SmarTrend's candlestick scanner has spotted a possible bearish inside day candle pattern in Marathon Oil (NYSE:MRO) based on the price action in the company's shares. Today's price range of $12.67 and $12.82 is within yesterday's high and low of the day. This trading action often signifies indecision by bulls and bears to drive prices higher or lower and often implies a possible change in trend. Owners of Marathon Oil may want to consider a possible hedge in the event a pullback occurs. Look for confirmation in the next few trading days.

Marathon Oil Corporation is an independent international energy company. The Company engaged in exploration and production, oil sands mining, and integrated gas. Marathon Oil serves customers globally.
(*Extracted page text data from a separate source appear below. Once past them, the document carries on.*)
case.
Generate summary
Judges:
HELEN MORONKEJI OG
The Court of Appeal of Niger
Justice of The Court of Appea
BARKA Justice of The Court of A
There is potential upside of 43.8% for shares of Marathon Oil based on a current price of $12.77 and an average consensus analyst price target of $18.36. Marathon Oil shares should encounter resistance at the 200-day moving average (MA) of $14.19 and support at the 50-day MA of $11.58.

Marathon Oil share prices have moved between a 52-week high of $19.28 and a 52-week low of $11.20 and are now trading 14% above that low price at $12.77 per share. Over the past week, the 200-day moving average (MA) has gone down 1.5% while the 50-day MA has advanced 4.0%.

SmarTrend recommended that its subscribers protect gains by selling shares of Marathon Oil on February 7th, 2017 by issuing a Downtrend alert when the shares were trading at $16.09. Since that call, shares of Marathon Oil have fallen 19.8%. We are now looking for when a new Uptrend will commence and will alert SmarTrend subscribers in real time.